As a beginning cantor, age 17, my first High Holiday job was in a small town community where the little synagogue had limited facilities. In its lobby was just one restroom, and that restroom had this sign on the door:




Local residents had some fun with that sign, because you could read it more than one way. Put a comma after “women” and it obviously means that this is the Ladies’ Room and there is also a Men’s Room downstairs. But put the comma after “downstairs” and it means that this is the Men’s Room and the women have to go downstairs. Or, with no comma at all, it would read simply “Women downstairs for men” — in which case the sign is in the wrong building.

How do we read the various signs in our lives? One monumental misreading occurs in this week’s Torah reading, which concerns the 12 spies that Moses sent to scout the land of Canaan.

The Jewish people were camped in the desert, not a year and a quarter out of Egypt. They had received the Torah at Mount Sinai, they had recovered from the sin of the Golden Calf, they had dedicated the Tabernacle — the portable shrine that was the first Jewish house of worship — and they were now close enough to plan on entering the Promised Land. No, they could not traverse the Sinai Peninsula in 100 hours like their modern mechanized descendants, but 14 months with some 3 million people on foot is not a bad record. In last week’s reading, we heard how Moses led the people in the second Passover holiday, the one-year anniversary of their freedom. Now he must prepare to enter Canaan.

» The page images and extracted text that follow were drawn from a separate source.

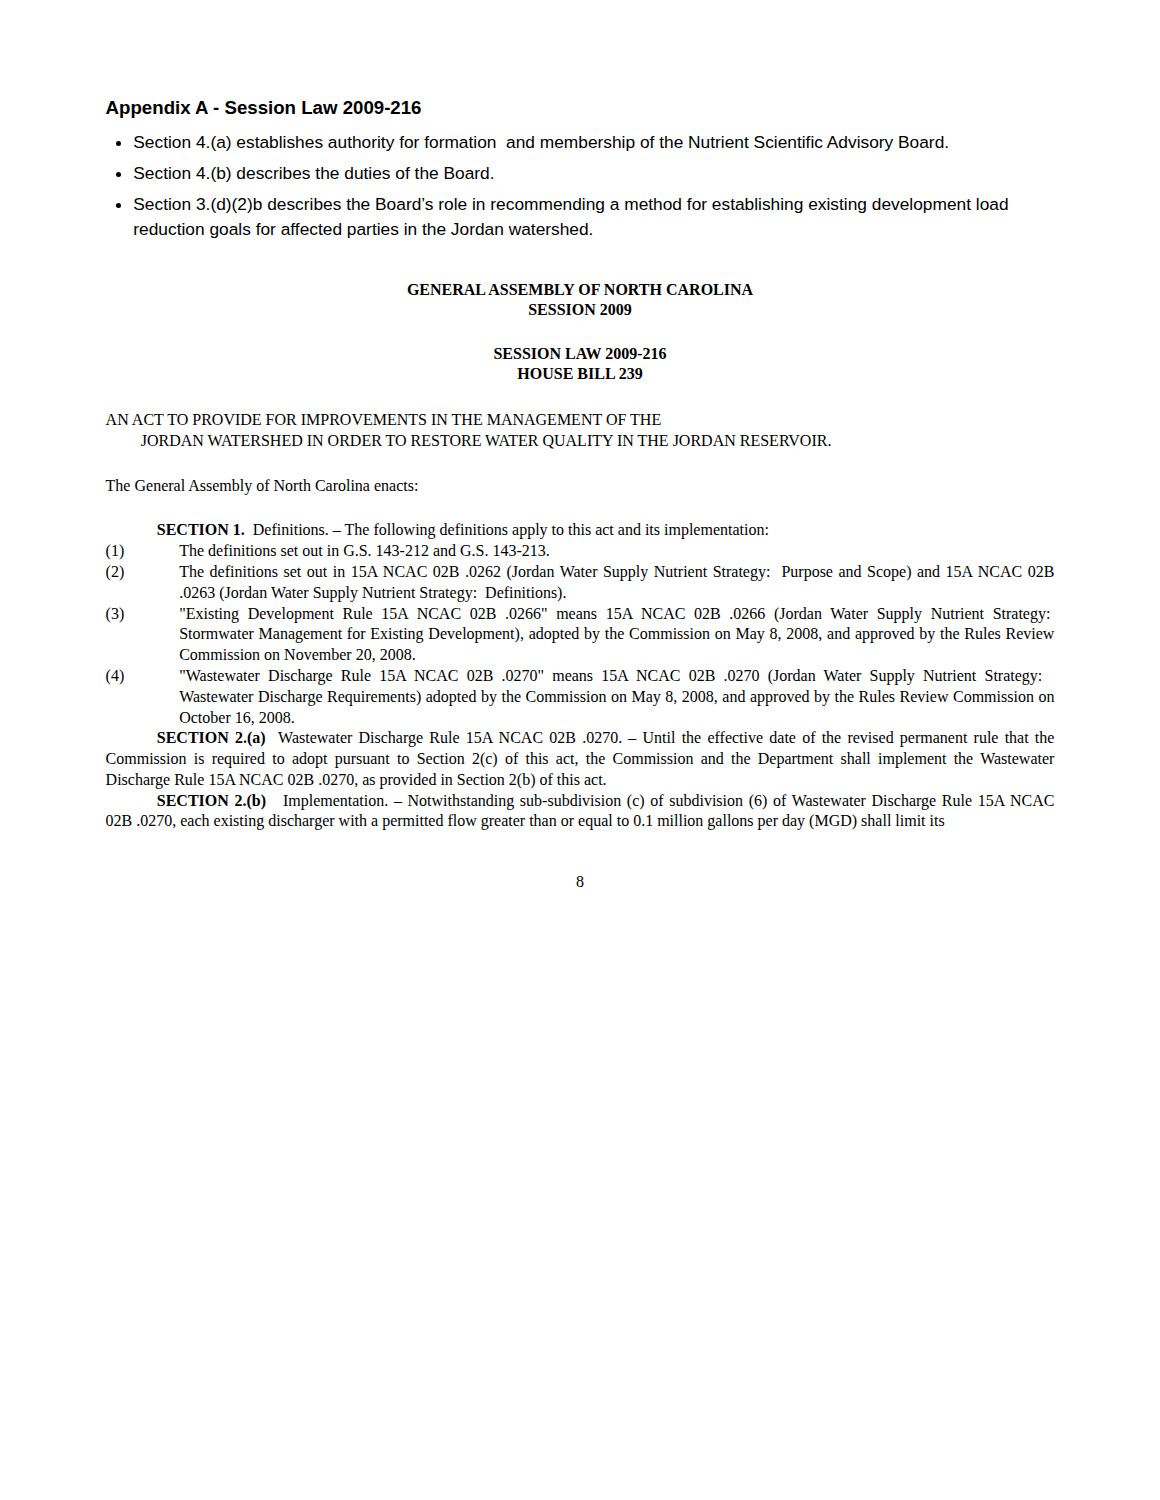Appendix A - Session Law 2009-216
Section 4.(a) establishes authority for formation and membership of the Nutrient Scientific Advisory Board.
Section 4.(b) describes the duties of the Board.
Section 3.(d)(2)b describes the Board’s role in recommending a method for establishing existing development load reduction goals for affected parties in the Jordan watershed.
GENERAL ASSEMBLY OF NORTH CAROLINA
SESSION 2009
SESSION LAW 2009-216
HOUSE BILL 239
AN ACT TO PROVIDE FOR IMPROVEMENTS IN THE MANAGEMENT OF THE JORDAN WATERSHED IN ORDER TO RESTORE WATER QUALITY IN THE JORDAN RESERVOIR.
The General Assembly of North Carolina enacts:
SECTION 1. Definitions. – The following definitions apply to this act and its implementation:
| (1) | The definitions set out in G.S. 143-212 and G.S. 143-213. |
| (2) | The definitions set out in 15A NCAC 02B .0262 (Jordan Water Supply Nutrient Strategy: Purpose and Scope) and 15A NCAC 02B .0263 (Jordan Water Supply Nutrient Strategy: Definitions). |
| (3) | "Existing Development Rule 15A NCAC 02B .0266" means 15A NCAC 02B .0266 (Jordan Water Supply Nutrient Strategy: Stormwater Management for Existing Development), adopted by the Commission on May 8, 2008, and approved by the Rules Review Commission on November 20, 2008. |
| (4) | "Wastewater Discharge Rule 15A NCAC 02B .0270" means 15A NCAC 02B .0270 (Jordan Water Supply Nutrient Strategy: Wastewater Discharge Requirements) adopted by the Commission on May 8, 2008, and approved by the Rules Review Commission on October 16, 2008. |
SECTION 2.(a) Wastewater Discharge Rule 15A NCAC 02B .0270. – Until the effective date of the revised permanent rule that the Commission is required to adopt pursuant to Section 2(c) of this act, the Commission and the Department shall implement the Wastewater Discharge Rule 15A NCAC 02B .0270, as provided in Section 2(b) of this act.
SECTION 2.(b) Implementation. – Notwithstanding sub-subdivision (c) of subdivision (6) of Wastewater Discharge Rule 15A NCAC 02B .0270, each existing discharger with a permitted flow greater than or equal to 0.1 million gallons per day (MGD) shall limit its
8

Each of the spies was a prince of his tribe, a prominent honorable man. Certainly their report should be valuable. They entered the country from the south, explored the various hills and valleys, checked out the cities and the farmland. We read that this was grape ripening season — early summer — and they found such ample crops that they could bring back a grape cluster so heavy that it had to be carried on a stick by two men. With such produce, we can assume that the ancient tribes of Canaan had more advanced agricultural skills than the medieval tribes who turned much of that land into a desert.

After 40 days the spies returned to camp with that cluster, but also with a conflicted report. Ten of them admitted that this was truly a “land of milk and honey” as their parents had told them. But what really impressed them was the power of the inhabitants. Fortified cities, warlike tribes like Amalek, even giants they saw! We cannot defeat them. That’s how they read the signs.

Only two spies, Caleb and Joshua, disagreed. They saw a timorous public. “They are our bread! Their shadows left them!” Like other rich and corrupt establishments threatened with a “barbarian invasion,” the Canaanites were scared. Let’s go, said Caleb, we should go up and take the land; we can do it! If G-d gave us the strength to come this far, let’s go on.

Clearly, most of the spies were looking at walls and towers. The minority looked into the eyes of the people. Who read the signs right?

The answer to that question would have to wait another 38 years, because the people accepted the majority report, rioted against Moses and Aaron, and even considered going back to Egypt. Stuck in the desert.

After 40 days, the spies changed their generation’s history. After 40 years, Caleb finally changed his people’s destiny. The Haftorah, in Chapter 2 of the Book of Joshua, recounts the second spy story, when Joshua, now inheriting Moses’ leadership, sends just two spies. Their trip is much shorter and their report is totally different. They spend the night in Jericho in the house of a lady of the night named Rahab, who hides them under cut grain stalks on her roof to protect them from the local gendarmes, and they learn the local conditions from her. As a result, Joshua is able to lead the people across the Jordan, surround Jericho and watch its walls fall down. According to the Midrash, one of those two spies was a young fellow of 18, and the other was an octogenarian named — Caleb, the champion dissenter from the original 12 spies.

He read the signs. We should do no less. We came this far. Don’t give up!